THUNDER BAY – Just getting along. It sounds so easy. But in Thunder Bay there is a sad often quiet under current of racism that often hangs in the air with a smell worse than any paper mill could ever have made. Likely most of us have seen examples of the kinds of behaviour, however subtle, that is meant to put down others.
In Thunder Bay, history has shown how there has been racism against Italian, Finns, and others. Over the past while it has been more pointed against Aboriginal people living in our community.
I have witnessed how the actions of a small fringe minority can impact people. Seeing how a so-called game called “spoons” where teens in a vehicle throw a spoon at an Aboriginal person, if they hit them they “get a point” if they miss they have to get out of a car to retrieve the spoon. There are versions of this sick “game” played with eggs, and when McDonalds have a free coffee promotion, with cups of hot coffee thrown from vehicles at pedestrians.

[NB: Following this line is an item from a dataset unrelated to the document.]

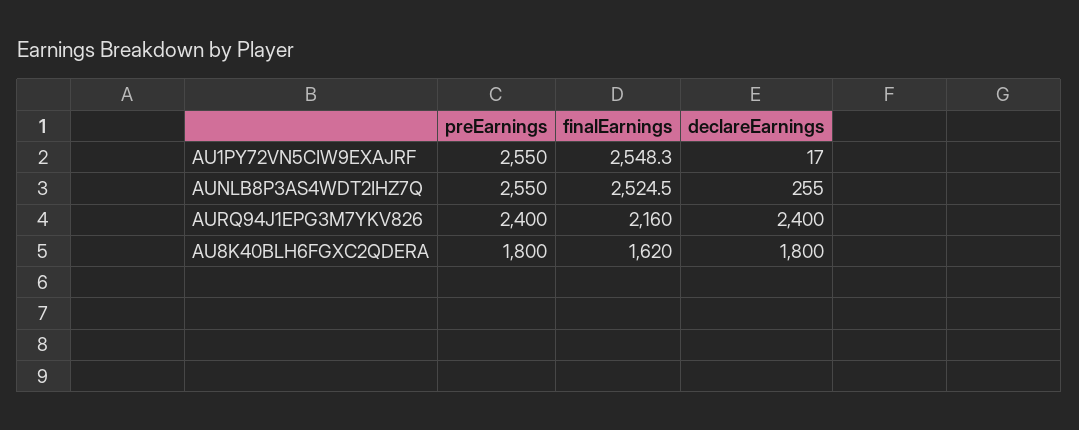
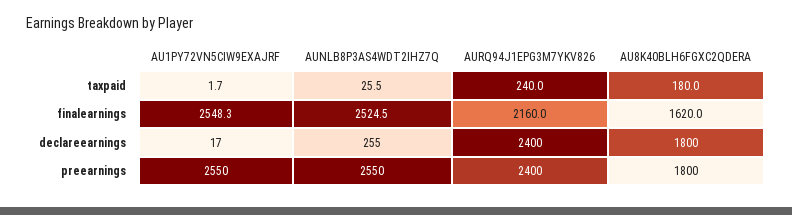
taxpaid, AU1PY72VN5CIW9EXAJRF: none -> 1.7
taxpaid, AUNLB8P3AS4WDT2IHZ7Q: none -> 25.5
taxpaid, AURQ94J1EPG3M7YKV826: none -> 240
taxpaid, AU8K40BLH6FGXC2QDERA: none -> 180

When you witness people in a business who are treated like major interuptions, rather than the reason the business is in operation, it makes you really wonder why racism would be accepted by any business.
It can be as subtle as an Aboriginal woman being escorted out of the OLG Casino because someone in security decided she was too excited that her friend won.
It can be people being asked to leave a bar because they are Aboriginal.
It can be the huffing and puffing over someone forced to wait in line at a store because an Aboriginal person is using their status card, as is their right, to not pay the provincial portion of the HST. There is a long list of ways that some people treat others, or react to others that can cause problems.
Now the truth is also that racism isn’t something that goes only one way.
There are those who are Aboriginal who have racist attitudes against others too. So before any of you reading this piece start thinking this is a slam against anyone, stop and take a deep breath. What it is, perhaps is time to stop, think about what is being said, and start making sure that as we head to 2012 that this is the time when together we all started to work harder to just get along.
It is a vicious cycle that will not end until it is broken. Racism isn’t something people are born with, it is a learned behaviour. Breaking the cycle means ending the racist attitudes. That is starting to happen in more and more circles of our society. Mayor Hobbs orated, in his State of the City Address, “As many of you know, The City of Thunder Bay has begun a journey of also working more closely with our local First Nation, Métis and Inuit people. We signed an historic Declaration of Commitment on October 4th between Fort William First Nation Band Council and Thunder Bay City Council, which represents a way to move forward together towards a brighter future.
“As Chief Collins said, “It’s an exciting time for us in our journey toward the new path we’ve created. We used to make two footprints in the sand and that’s what we had for years. Now it’s time for a new journey for us – we’ve created one footprint that looks at better opportunities for both communities, and beyond. It’s a public demonstration that we’re working together, and we understand each other.
“Seeing many Aboriginal people still fighting for equality or to be welcomed within every part of our society is something that should no longer exist. We as a Council have made some progress but not enough.”
The job of getting rid of racism is not a job that can be left to government. Government can offer leadership and direction. But it is up to each one of us to take action. Getting rid of racism is a task too important to be left to goverrnment.
It is up to each individual person to take a stand. It means not accepting racist comments, not allowing race to be a metre stick for judgement. It means no longer tolerating those “everyone knows…”. It means taking action to demonstrate that discrimination is going to be allowed in our presense.
That will take courage.
Over the past year, there are several people who have shared their racist opinions or tried foisting them on others in my presense. Taking action to shut down their ridiculous behaviour has meant learning that there are people so consumed by their bigotry and hate that even when confronted with the truth they refuse delivery. To lose such people as “friends” or associates or even as acquantainces is not something to fear. Maybe left alone on an island of their own hatred, they will find the time to realize that it is their attitudes and actions that are out of touch with reality.
Getting along can’t be all that hard. So in the last days of 2011 and as we enter 2012 let us all learn to get along with each other. I think it will be far more fun.